Tuesday, February 23, 2010

Impossibilities

I dont think we ever notice the impossible demands that God places on us. We're called to lose our lives, to be born again, to focus our everything upon Him - quite honestly, we have about as much chance of accomplishing all of this as the proverbial camel has of passing through the eye of a needle. That is the whole point though, the reply jesus gave to the disciples' fair question "who can be saved?" was "with man this is impossible, but with God all things are possible." We're so inherently God hating by nature that any effort made to pray, go to church, or do any good deed - much less to love in the way that God expects of us - MUST be done through His spirit. To me, this also means that any good thing that comes out of me is yet another evidence of His grace.
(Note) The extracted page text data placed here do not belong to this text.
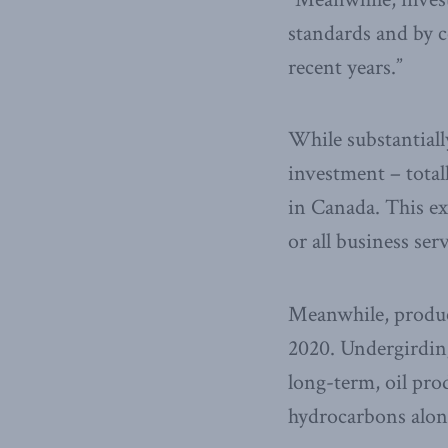
standards and by c
recent years.”
While substantially
investment – totall
in Canada. This ex
or all business se
Meanwhile, produc
2020. Undergirding
long-term, oil pro
hydrocarbons along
"Can the Ethiopian change his skin or the leopard its spots? Neither can you do good who are accustomed to doing evil." - Jeremiah 13:23

Thursday, February 18, 2010

Obligation

Hello All! It's been awhile, so once again, bear with me as I try to get all my thoughts together. I was chatting briefly with Edward this past Wednesday night (or maybe it was Tuesday...) and it was pretty late. I asked him why he was still up, and he said he was writing his Wednesday email. So I thought..."if this were me, I'd probably be in bed and skip writing the email for one week." But Edward of course being super awesome, stayed up late (late for my standards) and finished the email and sent it out.
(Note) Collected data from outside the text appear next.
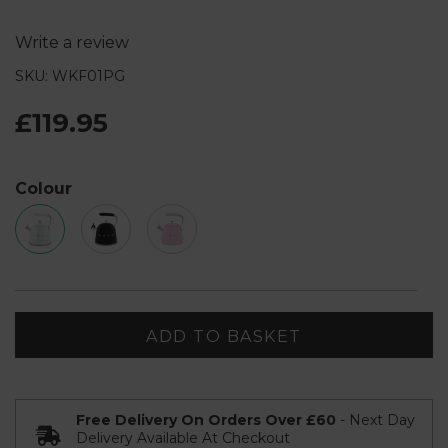
Write a review
SKU: WKF01PG
£119.95
Colour
ADD TO BASKET
Free Delivery On Orders Over £60
- Next Day
Delivery Available At Checkout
This made me think, a lot of times in my life I put things that help me grow closer to God as optional, and if I do something, I sometimes feel like I'm forced or obligated. I figure God forgives, He knows my heart, He knows I love him. But am I really growing or am I deceiving myself? If it were 12:00 at night and I had a report due for work, I would have no hesitation in staying up late to write the report. But if I were just planning an event or writing a blog entry, I would probably put it off. So what makes my work #1 and my walk with God #2, 3, or 4?

So today I would like to make a change. Even if I'm tired, serving our Father is really such a blessing. I don't think there is one time that I've regretted staying up late planning, fellowshipping, or praying, because God has always showed me that He is soooo much more than I can ever imagine Him to be! I know that there are times in my life where I will be obligated or forced to do something, but I hope to change my attitude. I would like to try and seize each opportunity to grow my relationship and to glorify Him!! I know this is corny, but life really is short, and God has blessed me with soooo much. I don't want to have an attitude of me, me me. I'd like it to be God, God, God, Isaac, me, family, friends, Bigby, God, God, food, home, work, play, etc. =D

Have a great week everyone!

Saturday, February 13, 2010

Worship

Hahah, been a while since we've used this - I keep forgetting to put stuff up here.
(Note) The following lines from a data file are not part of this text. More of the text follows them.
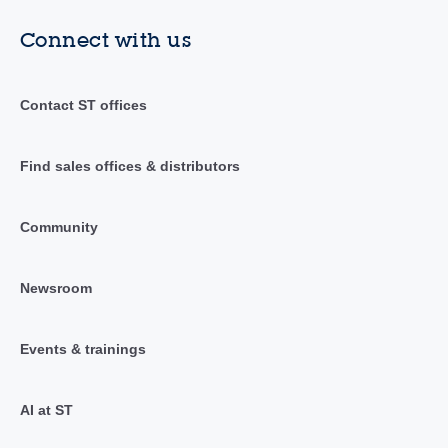
Connect with us
Contact ST offices
Find sales offices & distributors
Community
Newsroom
Events & trainings
AI at ST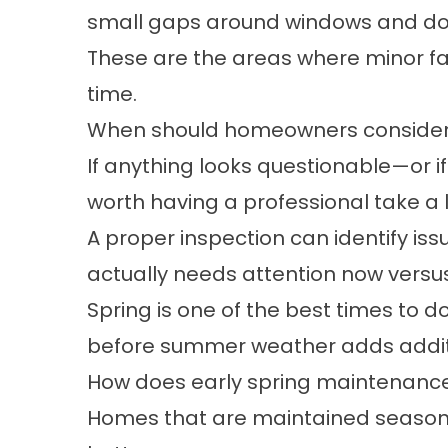
small gaps around windows and d
These are the areas where minor fa
time.
When should homeowners consider b
If anything looks questionable—or if
worth having a professional take a 
A proper inspection can identify iss
actually needs attention now versu
Spring is one of the best times to do
before summer weather adds additi
How does early spring maintenanc
Homes that are maintained seasona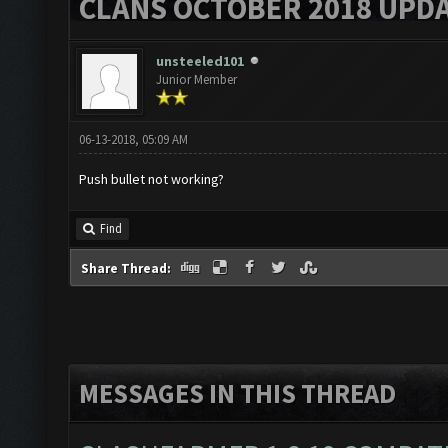
CLANS OCTOBER 2018 UPDA
unsteeled101
Junior Member
06-13-2018, 05:09 AM
Push bullet not working?
Find
Share Thread:
MESSAGES IN THIS THREAD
Anyways, realized last nite that I was really out of practice with the guitar - a part of it is jus stage fright, and a part of it is that i can't sing/play well at the same time, but a large part is probably also because i haven't really practiced since last year sometimes. So i picked up my guitar today and worshiped for like an hour (cause im sick of studying). It felt good to worship again, almost forgot wat its like to play and sing while no one's listening except God. I know we're supposed to worship God through everything we do, but i do seem to remember a passage specifically about praising God w/ musical instruments - today was a good reminder of that, how music should be a part of our worhsip life.

Monday, February 8, 2010

Fasting Part II

Hmm...I started realizing towards the end of the fast a few weeks ago that about the only thing I've accomplished was realize how unfocused on God i was - almost felt like i was jus stupidly starving myself. It was great and encouraging to hear everyone share about how they were getting closer to God but i still dont feel satisfied with where i am so imma fast again this wed-fri. This time, really taking out all distractions and get serious about reconnecting with Him. I hate being so distracted from God to the point where even praying and bible reading is becoming a chore.. =(

So ya, this is more to let u guys know where i am than an invitation to starve urselves a second time with me - but feel free to join in if u still feel unfocused!